As the vision begins, Daniel is looking over a great body of water. From his vantage point, he sees four strange beasts rising up out of the sea. These beasts are unusual in appearance because they have strange features added to their bodies. These strange features highlight specific characteristics that help to identify the empires they represent.

1.      A lion with eagle wings

2.      A bear with ribs in its mouth

3.      A leopard with four wings and four heads

4.      A monster or terrible beast having ten horns


To simplify this vision and its explanation, I have divided the vision and my commentary into twelve parts. I hope you will read and reread each of these parts until all of the elements are easy to identify and understand.

Part One:


“In the first year of Belshazzar king of Babylon Daniel had a dream and visions of his head upon his bed: then he wrote the dream, and told the sum of the matters. Daniel spake and said, I saw in my vision by night, and, behold, the four winds of the heaven strove upon the great sea.  And four great beasts came up from the sea, diverse one from the other. The first was like a lion, and had eagle’s wings: I beheld till the wings thereof were plucked, and it was lifted up from the earth, and made stand upon the feet as a man, and a man’s heart was given to it.” (Daniel 7:1-4, KJV)


Historians say the first year of Belshazzar was about 552 B.C. If so, this vision occurs about fifty years after the vision recorded in Daniel 2. Daniel saw four great beasts rise up from the sea and he was told these beasts represented four empires that would rise at their appointed time. (Daniel 7:15-16) The first beast to rise up was a lion, and it represents the empire of Babylon. Just as gold is the king of metals, so the lion is the king of beasts. The eagle’s wings indicate a military prowess that none can escape. The ancients regarded the eagle’s keen vision and its ability to swoop down on its prey as a fitting symbol of military power. (Deuteronomy 28:49) These characteristics, no doubt, prompted the founding fathers of the Unites States to use the Bald Eagle as a symbol of military power.
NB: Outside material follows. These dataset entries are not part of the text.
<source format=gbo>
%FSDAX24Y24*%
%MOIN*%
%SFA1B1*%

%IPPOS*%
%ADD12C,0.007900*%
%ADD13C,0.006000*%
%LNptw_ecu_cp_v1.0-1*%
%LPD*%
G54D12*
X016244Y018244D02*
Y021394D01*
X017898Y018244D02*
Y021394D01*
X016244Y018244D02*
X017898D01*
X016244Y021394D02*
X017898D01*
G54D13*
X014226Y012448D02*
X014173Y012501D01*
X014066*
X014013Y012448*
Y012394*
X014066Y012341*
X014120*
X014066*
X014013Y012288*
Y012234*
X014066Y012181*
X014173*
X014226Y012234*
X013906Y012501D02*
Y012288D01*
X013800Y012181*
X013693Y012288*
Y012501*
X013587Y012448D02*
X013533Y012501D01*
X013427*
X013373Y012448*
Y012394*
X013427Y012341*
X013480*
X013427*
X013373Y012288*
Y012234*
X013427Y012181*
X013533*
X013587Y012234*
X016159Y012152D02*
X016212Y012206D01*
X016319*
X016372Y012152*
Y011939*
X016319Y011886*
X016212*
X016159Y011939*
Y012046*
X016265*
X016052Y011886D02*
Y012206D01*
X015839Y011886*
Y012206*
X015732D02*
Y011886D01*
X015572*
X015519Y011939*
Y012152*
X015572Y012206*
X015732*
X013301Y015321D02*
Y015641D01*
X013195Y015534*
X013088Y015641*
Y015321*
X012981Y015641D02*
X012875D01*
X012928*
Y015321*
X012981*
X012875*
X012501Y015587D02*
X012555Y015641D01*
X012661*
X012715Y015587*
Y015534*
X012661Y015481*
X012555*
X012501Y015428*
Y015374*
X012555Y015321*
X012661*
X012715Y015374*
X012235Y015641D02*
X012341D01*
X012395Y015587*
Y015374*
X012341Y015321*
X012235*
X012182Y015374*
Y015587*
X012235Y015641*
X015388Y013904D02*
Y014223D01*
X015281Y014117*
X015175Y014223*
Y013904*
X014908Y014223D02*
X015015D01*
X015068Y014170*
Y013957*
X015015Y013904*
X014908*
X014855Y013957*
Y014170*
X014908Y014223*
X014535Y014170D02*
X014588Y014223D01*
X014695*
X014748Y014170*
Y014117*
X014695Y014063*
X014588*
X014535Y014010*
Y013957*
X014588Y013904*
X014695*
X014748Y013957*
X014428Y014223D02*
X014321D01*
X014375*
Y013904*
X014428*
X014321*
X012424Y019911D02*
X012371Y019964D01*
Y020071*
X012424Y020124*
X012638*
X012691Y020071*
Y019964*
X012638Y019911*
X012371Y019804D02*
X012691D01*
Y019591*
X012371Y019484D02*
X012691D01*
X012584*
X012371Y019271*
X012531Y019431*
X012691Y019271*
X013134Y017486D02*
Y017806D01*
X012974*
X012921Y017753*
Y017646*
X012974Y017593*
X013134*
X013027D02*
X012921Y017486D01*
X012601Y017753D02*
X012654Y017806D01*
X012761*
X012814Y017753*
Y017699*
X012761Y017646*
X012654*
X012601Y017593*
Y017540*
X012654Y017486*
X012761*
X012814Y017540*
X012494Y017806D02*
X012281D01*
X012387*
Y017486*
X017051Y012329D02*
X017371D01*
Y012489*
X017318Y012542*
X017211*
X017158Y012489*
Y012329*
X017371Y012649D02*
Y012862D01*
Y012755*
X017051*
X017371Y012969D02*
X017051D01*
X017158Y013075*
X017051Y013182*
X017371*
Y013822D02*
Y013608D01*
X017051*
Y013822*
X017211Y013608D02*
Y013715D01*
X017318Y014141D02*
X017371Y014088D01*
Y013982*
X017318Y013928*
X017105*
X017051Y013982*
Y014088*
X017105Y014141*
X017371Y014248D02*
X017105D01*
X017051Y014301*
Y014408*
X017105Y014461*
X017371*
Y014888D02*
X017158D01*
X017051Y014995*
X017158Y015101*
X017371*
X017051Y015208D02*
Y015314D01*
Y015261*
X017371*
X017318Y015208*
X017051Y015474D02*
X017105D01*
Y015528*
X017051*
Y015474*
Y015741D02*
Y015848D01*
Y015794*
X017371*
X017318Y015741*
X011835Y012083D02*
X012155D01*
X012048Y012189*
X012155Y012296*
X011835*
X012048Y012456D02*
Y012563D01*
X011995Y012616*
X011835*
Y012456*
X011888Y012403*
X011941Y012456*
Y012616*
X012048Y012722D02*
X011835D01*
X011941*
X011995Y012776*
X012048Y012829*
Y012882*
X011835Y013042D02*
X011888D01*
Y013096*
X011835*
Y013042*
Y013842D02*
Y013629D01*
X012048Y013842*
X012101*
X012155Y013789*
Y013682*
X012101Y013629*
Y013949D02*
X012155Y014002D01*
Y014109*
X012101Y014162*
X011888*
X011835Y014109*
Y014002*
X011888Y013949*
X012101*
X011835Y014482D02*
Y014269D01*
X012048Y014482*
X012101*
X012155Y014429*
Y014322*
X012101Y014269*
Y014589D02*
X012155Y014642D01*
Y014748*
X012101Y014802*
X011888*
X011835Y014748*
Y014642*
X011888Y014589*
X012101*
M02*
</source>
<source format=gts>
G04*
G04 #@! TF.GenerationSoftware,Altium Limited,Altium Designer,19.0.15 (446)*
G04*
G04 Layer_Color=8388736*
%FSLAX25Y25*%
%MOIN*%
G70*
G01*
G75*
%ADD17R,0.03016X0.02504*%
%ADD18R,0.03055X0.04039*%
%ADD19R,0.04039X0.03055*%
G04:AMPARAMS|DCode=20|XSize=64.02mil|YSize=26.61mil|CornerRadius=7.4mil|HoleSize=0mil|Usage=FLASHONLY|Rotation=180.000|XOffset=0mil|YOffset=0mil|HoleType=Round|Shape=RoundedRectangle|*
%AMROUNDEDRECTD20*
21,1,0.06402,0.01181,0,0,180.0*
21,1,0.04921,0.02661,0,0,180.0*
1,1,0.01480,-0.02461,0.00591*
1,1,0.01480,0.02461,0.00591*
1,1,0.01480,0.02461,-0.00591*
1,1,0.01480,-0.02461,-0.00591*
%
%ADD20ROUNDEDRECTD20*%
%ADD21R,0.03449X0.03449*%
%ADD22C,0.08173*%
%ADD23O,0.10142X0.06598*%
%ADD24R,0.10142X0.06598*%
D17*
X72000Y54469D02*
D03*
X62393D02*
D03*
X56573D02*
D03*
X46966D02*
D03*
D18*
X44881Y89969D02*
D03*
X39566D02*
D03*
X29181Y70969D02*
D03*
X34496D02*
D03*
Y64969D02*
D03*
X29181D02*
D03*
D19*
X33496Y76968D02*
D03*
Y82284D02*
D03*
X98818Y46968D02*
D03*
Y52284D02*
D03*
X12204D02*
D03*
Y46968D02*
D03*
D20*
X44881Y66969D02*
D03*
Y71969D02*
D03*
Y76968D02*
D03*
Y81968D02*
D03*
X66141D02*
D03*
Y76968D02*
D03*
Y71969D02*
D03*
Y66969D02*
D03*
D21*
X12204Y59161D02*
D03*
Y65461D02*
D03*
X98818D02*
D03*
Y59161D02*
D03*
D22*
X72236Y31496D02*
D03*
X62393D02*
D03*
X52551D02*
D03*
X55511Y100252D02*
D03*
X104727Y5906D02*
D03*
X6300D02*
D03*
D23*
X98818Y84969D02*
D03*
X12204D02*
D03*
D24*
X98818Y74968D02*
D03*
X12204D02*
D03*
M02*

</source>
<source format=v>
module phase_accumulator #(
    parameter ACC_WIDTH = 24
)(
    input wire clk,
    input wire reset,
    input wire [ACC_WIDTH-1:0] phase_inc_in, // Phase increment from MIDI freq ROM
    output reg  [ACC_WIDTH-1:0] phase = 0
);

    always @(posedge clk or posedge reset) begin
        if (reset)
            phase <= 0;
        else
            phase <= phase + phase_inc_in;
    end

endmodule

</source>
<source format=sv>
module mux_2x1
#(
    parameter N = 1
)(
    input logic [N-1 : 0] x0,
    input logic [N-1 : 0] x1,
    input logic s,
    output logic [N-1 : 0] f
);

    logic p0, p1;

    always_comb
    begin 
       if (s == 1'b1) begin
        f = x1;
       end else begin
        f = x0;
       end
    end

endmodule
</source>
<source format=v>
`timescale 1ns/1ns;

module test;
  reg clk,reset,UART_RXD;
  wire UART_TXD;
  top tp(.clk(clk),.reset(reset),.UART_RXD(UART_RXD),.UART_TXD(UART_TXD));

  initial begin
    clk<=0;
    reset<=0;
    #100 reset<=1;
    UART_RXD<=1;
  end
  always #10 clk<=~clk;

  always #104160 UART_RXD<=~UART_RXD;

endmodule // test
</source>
As Daniel watched, the lion lost its power and ability to subdue nations. In this vision, the lion received a man’s heart, a heart that is subject to vanity, arrogance, and pride. This transition uniquely describes the arrogance of the kings of Babylon. God had to humiliate King Nebuchadnezzar by taking him from the throne and giving him the mind of an animal for seven years because of pride and arrogance. (Daniel 4) Unfortunately, subsequent kings of Babylon did not learn from Nebuchadnezzar’s humiliation and Babylon ultimately fell because of arrogance and vanity. (Daniel 5:22)
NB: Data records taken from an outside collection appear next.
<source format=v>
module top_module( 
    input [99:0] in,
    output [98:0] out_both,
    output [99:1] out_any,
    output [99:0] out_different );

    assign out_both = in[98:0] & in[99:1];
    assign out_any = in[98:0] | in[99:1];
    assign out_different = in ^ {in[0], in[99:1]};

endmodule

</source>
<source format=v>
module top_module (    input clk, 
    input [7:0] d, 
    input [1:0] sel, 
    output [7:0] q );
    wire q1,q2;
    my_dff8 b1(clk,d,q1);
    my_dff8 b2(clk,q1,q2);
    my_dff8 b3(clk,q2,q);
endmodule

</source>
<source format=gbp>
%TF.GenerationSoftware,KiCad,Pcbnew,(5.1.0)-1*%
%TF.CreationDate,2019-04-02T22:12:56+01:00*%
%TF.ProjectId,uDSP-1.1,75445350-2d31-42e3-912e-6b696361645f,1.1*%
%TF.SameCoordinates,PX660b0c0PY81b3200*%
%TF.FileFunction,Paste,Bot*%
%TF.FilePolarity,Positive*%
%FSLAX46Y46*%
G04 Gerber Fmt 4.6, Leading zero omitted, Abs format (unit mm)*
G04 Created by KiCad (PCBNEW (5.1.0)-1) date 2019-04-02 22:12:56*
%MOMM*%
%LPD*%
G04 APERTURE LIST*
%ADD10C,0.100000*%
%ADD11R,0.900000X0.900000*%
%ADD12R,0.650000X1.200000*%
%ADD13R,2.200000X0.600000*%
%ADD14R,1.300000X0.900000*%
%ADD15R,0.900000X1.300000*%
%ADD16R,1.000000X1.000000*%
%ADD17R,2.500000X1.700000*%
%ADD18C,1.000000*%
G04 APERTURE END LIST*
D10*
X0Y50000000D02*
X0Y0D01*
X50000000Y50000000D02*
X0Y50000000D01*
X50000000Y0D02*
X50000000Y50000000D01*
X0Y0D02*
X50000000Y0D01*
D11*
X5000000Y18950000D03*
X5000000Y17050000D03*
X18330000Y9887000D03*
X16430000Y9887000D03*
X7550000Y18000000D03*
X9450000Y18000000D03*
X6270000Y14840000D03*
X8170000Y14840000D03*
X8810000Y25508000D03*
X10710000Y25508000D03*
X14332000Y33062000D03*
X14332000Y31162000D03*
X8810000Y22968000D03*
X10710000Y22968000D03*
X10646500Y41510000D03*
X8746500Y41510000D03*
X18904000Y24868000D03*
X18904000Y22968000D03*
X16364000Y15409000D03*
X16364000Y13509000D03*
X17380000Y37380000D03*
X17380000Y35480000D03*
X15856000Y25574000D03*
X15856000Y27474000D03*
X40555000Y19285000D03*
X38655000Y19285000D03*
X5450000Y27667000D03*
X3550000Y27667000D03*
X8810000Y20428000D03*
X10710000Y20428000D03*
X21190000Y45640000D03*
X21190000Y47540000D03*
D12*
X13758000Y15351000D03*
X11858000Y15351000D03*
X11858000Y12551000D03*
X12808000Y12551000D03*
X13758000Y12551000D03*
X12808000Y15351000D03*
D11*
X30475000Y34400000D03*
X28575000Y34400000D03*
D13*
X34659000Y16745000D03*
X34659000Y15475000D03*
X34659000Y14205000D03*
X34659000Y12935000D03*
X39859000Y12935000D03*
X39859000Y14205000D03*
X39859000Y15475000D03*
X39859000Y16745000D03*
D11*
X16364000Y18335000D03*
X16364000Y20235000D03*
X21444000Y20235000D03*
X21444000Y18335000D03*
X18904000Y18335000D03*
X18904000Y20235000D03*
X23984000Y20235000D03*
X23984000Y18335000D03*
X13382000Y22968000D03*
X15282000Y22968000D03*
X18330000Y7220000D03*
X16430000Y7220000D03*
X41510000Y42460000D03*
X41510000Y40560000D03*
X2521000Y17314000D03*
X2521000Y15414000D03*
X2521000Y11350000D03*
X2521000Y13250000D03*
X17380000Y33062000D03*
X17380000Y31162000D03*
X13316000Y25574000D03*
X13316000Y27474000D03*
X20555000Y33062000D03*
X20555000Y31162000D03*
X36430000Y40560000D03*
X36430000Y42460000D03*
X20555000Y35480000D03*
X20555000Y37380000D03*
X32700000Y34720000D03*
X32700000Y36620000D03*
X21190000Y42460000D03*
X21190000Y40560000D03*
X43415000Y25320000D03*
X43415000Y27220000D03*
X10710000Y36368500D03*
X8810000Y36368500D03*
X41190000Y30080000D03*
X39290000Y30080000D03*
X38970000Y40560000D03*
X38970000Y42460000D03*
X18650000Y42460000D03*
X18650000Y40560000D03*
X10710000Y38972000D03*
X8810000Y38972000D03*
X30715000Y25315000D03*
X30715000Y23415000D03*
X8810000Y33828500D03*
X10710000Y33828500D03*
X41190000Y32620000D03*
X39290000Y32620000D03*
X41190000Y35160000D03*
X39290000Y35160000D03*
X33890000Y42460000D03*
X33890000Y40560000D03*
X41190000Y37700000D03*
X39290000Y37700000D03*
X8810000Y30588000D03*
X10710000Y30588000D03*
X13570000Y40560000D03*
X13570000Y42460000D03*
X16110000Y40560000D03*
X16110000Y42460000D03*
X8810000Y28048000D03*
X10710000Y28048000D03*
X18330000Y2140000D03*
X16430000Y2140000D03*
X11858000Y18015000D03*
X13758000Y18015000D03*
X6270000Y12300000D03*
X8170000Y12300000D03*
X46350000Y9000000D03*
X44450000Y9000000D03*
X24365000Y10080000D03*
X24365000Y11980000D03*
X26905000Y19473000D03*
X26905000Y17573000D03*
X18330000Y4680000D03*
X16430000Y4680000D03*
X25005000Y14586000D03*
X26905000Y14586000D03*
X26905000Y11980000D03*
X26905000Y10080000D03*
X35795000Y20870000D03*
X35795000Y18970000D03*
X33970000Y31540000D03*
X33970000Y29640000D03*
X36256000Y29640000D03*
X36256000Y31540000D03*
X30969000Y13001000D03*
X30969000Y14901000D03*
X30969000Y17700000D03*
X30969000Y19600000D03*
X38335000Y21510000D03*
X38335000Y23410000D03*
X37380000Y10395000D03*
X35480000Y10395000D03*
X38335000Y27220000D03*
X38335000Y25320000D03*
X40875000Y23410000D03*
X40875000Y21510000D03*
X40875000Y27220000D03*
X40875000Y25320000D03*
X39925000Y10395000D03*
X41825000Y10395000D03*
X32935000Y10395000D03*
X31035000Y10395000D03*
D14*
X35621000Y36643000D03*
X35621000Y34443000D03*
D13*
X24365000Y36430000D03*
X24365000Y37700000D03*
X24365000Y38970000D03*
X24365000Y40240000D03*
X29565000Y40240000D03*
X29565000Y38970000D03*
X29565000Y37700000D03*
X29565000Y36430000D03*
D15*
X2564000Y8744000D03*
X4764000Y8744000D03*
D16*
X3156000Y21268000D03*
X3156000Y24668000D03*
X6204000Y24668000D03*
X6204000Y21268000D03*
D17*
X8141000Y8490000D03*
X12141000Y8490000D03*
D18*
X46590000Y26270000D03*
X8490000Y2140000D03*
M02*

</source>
Consider the words of Daniel to King Belshazzar on the last night of Babylon’s insolence: “O king, the Most High God gave your father Nebuchadnezzar sovereignty and greatness and glory and splendor. Because of the high position, he gave him, all the peoples and nations and men of every language dreaded and feared him. Those the king wanted to put to death, he put to death; those he wanted to spare, he spared; those he wanted to promote, he promoted; and those he wanted to humble, he humbled.  But when his heart became arrogant and hardened with pride, he was deposed from his royal throne and stripped of his glory. But you his son, O Belshazzar, have not humbled yourself, though you knew all this. Instead, you have set yourself up against the Lord of heaven. You had the goblets from his temple brought to you, and you and your nobles, your wives and your concubines drank wine from them.  You praised the gods of silver and gold, of bronze, iron, wood and stone, which cannot see or hear or understand. But you did not honor the God who holds in his hands your life and all your ways. Therefore he sent the hand that wrote the inscription. MENE, MENE, TEKEL, PARSIN This is what these words mean: Mene: God has numbered the days of your reign and brought it to an end. Tekel: You have been weighted on the scales and found wanting. Peres: Your kingdom is divided and given to the Medes and Persians.’” (Daniel 5:18-28, NIV) The Bible leaves no wiggle room on the identity of the lion. Daniel 2:38 say the head of gold is Babylon, and Daniel 8 tells us the next kingdom after Babylon is that of the Medes and Persians. Therefore, the lion with the man’s heart is a perfect representation of Babylon, and history agrees.